Algumas das ruas alvas de Mértola, no distrito de Beja, estiveram com novas cores durante os dias frios de dezembro. Tudo porque centenas de ‘napperons’ foram colocados nas paredes na zona envolvente da igreja matriz, onde se encontrava também um presépio elaborado com as tradicionais mantas alentejanas, num projeto da Misericórdia de Mértola que pretendeu, por um lado, recuperar o hábito antigo de tricotar rendas e, por outro lado, embelezar a chamada “vila museu” nesta época natalícia.

O evento “rendARTE – Dá cor ao Natal” esteve patente até ao dia 6 de janeiro de 2022, sendo fruto do trabalho desenvolvido por idosos de 34 localidades deste concelho do interior alentejano que são beneficiários da Ludoteca Itinerante da Santa Casa.

“Em setembro, as animadoras do projeto lançaram um desafio aos idosos, que consistia no reaproveitamento dos restos de linhas, lãs e tecidos de algodão para elaborar ‘napperons’ em renda e que em dezembro seriam utilizados para decorar e embelezar uma rua da vila de Mértola”, conta Emília Colaço, coordenadora da Ludoteca Itinerante.

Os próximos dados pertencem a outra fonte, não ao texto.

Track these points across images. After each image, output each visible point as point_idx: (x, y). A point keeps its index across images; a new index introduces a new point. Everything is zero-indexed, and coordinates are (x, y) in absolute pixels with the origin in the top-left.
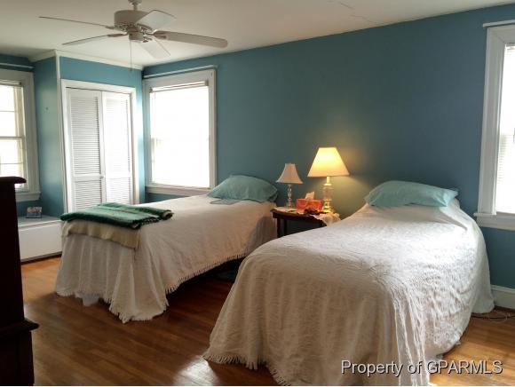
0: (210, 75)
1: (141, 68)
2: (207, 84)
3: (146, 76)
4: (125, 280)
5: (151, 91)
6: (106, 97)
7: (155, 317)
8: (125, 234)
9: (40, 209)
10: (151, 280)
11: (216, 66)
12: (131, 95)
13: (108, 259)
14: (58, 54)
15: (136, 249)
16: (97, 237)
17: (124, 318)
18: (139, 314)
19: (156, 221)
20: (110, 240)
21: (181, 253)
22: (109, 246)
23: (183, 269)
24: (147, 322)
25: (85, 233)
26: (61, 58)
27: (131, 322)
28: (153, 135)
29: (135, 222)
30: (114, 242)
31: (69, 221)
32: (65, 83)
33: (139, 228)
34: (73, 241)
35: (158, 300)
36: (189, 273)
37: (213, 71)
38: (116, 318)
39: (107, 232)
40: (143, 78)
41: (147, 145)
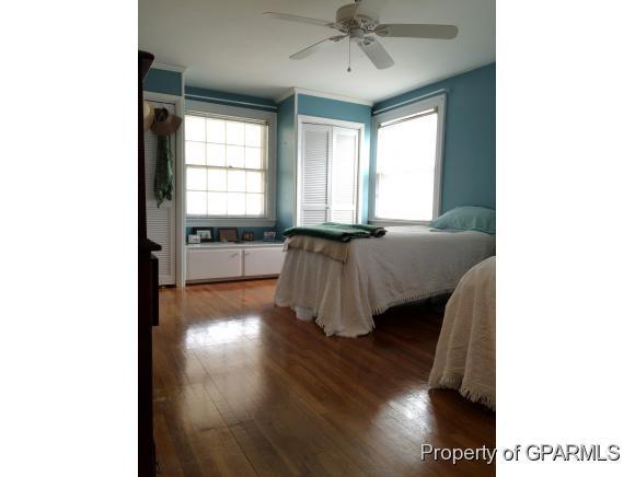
0: (440, 101)
1: (371, 104)
2: (436, 111)
3: (375, 112)
4: (332, 293)
5: (379, 126)
6: (336, 132)
7: (360, 336)
8: (335, 247)
9: (274, 234)
10: (358, 298)
11: (448, 90)
12: (359, 130)
13: (319, 272)
14: (297, 92)
15: (344, 262)
16: (310, 251)
17: (329, 331)
18: (343, 330)
19: (368, 237)
20: (321, 253)
21: (392, 274)
22: (320, 259)
23: (394, 291)
24: (350, 339)
25: (301, 247)
26: (300, 95)
27: (335, 337)
28: (378, 170)
29: (345, 235)
30: (324, 254)
31: (290, 237)
32: (300, 119)
33: (348, 241)
34: (291, 255)
35: (364, 319)
36: (400, 298)
37: (443, 96)
38: (321, 330)
39: (320, 245)
40: (373, 115)
41: (372, 180)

Segundo esta responsável, perante este desafio os idosos “foram transformando as linhas em ‘napperons’ e, posteriormente, costuraram os mesmos em arcos de arame forrados com trapilho”.

Ao saber dos mais velhos juntou-se depois à vontade e irreverência das crianças que frequentam a Oficina da Criança da Santa Casa e a catequese da Paróquia de Mértola, que acabaram por colaborar na elaboração dos ‘napperons’ e dos rostos das figuras do presépio.

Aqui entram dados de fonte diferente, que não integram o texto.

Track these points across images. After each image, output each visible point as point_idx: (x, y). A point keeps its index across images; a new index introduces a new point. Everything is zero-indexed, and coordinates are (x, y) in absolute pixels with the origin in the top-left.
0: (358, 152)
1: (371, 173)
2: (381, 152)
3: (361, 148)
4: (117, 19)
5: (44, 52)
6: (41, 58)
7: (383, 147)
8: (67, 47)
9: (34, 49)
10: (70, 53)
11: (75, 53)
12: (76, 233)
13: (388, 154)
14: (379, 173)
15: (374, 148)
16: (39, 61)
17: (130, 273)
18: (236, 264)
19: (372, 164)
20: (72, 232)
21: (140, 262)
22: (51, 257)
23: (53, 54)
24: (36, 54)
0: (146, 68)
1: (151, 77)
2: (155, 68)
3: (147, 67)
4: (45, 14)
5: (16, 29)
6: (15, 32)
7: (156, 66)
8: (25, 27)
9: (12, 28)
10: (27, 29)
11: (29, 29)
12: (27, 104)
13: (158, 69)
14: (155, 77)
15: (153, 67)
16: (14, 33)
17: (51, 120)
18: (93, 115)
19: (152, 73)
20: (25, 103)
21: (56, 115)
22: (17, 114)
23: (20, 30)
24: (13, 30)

“O entusiasmo e a adesão superaram as nossas expectativas e rapidamente esta ideia tornou-se numa atividade comunitária e intergeracional”, nota Emília Colaço com satisfação.

Para a coordenadora da Ludoteca Itinerante, esta exposição permite, “além do reaproveitamento de materiais”, a valorização dos “conhecimentos dos nossos idosos”, a par da recuperação de “práticas e tradições ancestrais, ligadas às linhas e mantas tradicionais”.

“Estas rendas são uma montra dos nossos saberes e tradições. Que podem e devem ser passadas às novas gerações, recriando este saber tradicional com um toque de inovação”, diz Emília Colaço, acrescentando que todas as peças, “feitas à mão com muito carinho”, acabam por ter “um estilo e personalidade que caracteriza cada participante”.

“As lembranças revividas, o entusiasmo e o brilho no olhar de cada participante deram alma, cor, união, partilha, alegria e muito amor a este trabalho, que caracteriza tão bem esta época do Natal”, reforça.

Entre as “artesãs” esteve Maria d’Encarnação, 79 anos, residente na pequena aldeia de São Pedro de Solis. “Gostei muito de participar naqueles trabalhos que estão expostos em Mértola. São trabalhos muito bem-feitos e muito bonitos. Parabéns a quem trabalhou para que aquilo fosse realizado, está tudo muito bonito”, revela.

Maria Vitória, de 70 anos, também participou no projeto, ideia que classifica de “muito bonita”. “Esta exposição representa o artesanato e a cultura das pessoas e é uma ideia a continuar”, acrescenta esta habitante no Monte da Carocha, considerando que todo o projeto acaba por ser “uma forma de passar o testemunho às gerações vindouras”.

Financiada pela Fundação Calouste Gulbenkian, a Ludoteca Itinerante é um projeto da Misericórdia de Mértola com quase uma década de existência que, na opinião da sua coordenadora, tem a mais-valia de “combater o isolamento da população idosa” em meio rural, fazendo chegar “serviços e atividades a 64 localidades do concelho de Mértola”.

“A nossa preocupação é tentar procurar abranger o maior número de pessoas, com destaque para os mais isolados, percorrendo as localidades mais afastadas e isoladas do concelho, com diversas atividades, desde o atendimento personalizado, cedência de livros e audiovisuais, e atividades ocupacionais e lúdicas”, diz Emília Colaço.

Nesse sentido, continua, a equipa da Ludoteca Itinerante “percorre diariamente as aldeias do concelho” de Mértola, “levando propostas de várias atividades que pretendem contribuir para a redução dos sentimentos de solidão e isolamento social, promovendo sentimentos positivos como a confiança, a tranquilidade, a esperança e a solidariedade”.

Segundo esta responsável, o trabalho da Ludoteca Itinerante “também chega aos utentes do apoio domiciliário” da Santa Casa. “Tentamos levar atividades diferenciadas e adaptadas a todos. Apesar de tudo, estamos cá a fazer a sentir à pessoa que está em casa, que quer individualmente ou em pequenos grupos, podem contar connosco e com a Ludoteca”, conclui Emília Colaço.